Freud undertakes a detailed psychological demonstration with reference to folkloristic research into the legends of various peoples and heroes—without noticing that the emendation cannot be equated with the legendary stereotype, if he himself does not regard Moses as a legendary prince but as a real one. The fictional element is the princely origin of the hero. It is true that on the basis of history it can be proved that a legendary hero was no prince by blood, but on the basis of a legend about a non-prince can a scientific proof be adduced that the hero was, nevertheless, an historical prince?
In the countless folktales the lowly origin of the hero is denied and a nobler one poetically ascribed to him. Accordingly, in revision and correction doubt must be cast upon the princely blood of the hero. If Moses had been named as the son of royal blood in the biblical tradition, then skepticism would be in place and a suspicion justified that the legend had undergone a conventional distortion. But Freud recognizes Moses as an historical prince by blood, and so it is he who composes the legend according to its usual stereotype. He would like to maintain that Moses was the son of a princess.(2) This anecdote is taken from Freud’s The Interpretation of Dreams, published in 1900.

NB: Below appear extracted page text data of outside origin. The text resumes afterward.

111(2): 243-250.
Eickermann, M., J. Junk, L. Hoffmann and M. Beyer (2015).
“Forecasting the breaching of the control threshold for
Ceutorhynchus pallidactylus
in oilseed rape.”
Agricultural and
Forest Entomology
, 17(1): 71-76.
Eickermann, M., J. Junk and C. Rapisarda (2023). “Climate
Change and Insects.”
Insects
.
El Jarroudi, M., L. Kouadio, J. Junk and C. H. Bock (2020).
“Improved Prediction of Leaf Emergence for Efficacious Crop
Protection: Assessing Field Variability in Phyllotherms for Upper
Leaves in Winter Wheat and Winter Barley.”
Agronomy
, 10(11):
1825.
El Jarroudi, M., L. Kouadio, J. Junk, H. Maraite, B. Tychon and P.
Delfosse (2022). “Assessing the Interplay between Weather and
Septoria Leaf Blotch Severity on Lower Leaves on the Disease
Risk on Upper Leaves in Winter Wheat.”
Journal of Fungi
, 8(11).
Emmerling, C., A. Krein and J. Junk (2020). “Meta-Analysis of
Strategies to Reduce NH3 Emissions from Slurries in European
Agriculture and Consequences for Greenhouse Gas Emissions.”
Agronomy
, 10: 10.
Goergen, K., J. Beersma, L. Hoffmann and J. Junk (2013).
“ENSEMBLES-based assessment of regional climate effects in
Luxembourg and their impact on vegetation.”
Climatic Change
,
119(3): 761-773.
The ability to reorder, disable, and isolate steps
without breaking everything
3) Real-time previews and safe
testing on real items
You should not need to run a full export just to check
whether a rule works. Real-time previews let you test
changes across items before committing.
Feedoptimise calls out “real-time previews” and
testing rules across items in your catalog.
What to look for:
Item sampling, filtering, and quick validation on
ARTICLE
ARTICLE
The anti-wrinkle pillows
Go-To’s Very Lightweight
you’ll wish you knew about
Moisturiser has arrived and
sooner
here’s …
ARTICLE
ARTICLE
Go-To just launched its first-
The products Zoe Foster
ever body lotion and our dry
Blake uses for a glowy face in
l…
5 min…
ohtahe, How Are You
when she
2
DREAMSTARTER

Freud quotes Rank: “As a result of ‘national motives’ the legend was reconstructed into the version we know.”
Freud is aware that the theory of Moses’ Egyptian descent lacks a strong foundation.
. . . Further thought tells us that an original Moses myth of this kind, one not diverging from other birth myths, could not have existed. For the legend is either of Egyptian or of Jewish origin. The first supposition may be excluded. The Egyptians had no motive to glorify Moses; to them he was not a hero. So the legend should have originated among the Jewish people; that is to say, it was attached in the usual version to the person of their leader. But for that purpose it was entirely unfitted; what good is a legend to a people that makes their hero into an alien? (p. 20)
The only thing left was to assume that “in a later, and rather clumsy treatment of the legendary material, the adapter saw fit to equip his hero Moses with certain features appertaining to the classical exposure myths characteristic of a hero.”